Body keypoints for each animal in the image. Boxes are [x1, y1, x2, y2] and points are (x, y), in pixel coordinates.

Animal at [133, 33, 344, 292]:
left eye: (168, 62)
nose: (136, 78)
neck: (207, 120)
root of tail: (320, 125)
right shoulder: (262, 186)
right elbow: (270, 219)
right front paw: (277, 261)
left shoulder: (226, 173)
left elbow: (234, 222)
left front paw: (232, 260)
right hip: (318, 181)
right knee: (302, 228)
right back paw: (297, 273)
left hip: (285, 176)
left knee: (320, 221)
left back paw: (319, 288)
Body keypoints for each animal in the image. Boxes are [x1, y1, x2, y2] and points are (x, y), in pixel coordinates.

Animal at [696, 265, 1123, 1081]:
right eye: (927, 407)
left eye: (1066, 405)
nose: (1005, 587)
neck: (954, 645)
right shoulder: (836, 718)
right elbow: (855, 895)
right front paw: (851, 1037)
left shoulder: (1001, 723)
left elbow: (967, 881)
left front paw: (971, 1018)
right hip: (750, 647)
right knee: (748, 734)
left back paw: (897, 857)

_____

What is required
Output exactly, and only, the lines running from the one that contains "neck: (954, 645)" through the last line of the entries above.

Answer to the problem
neck: (954, 645)
right shoulder: (836, 718)
right elbow: (855, 895)
right front paw: (851, 1037)
left shoulder: (1001, 723)
left elbow: (967, 881)
left front paw: (971, 1018)
right hip: (750, 647)
right knee: (748, 734)
left back paw: (897, 857)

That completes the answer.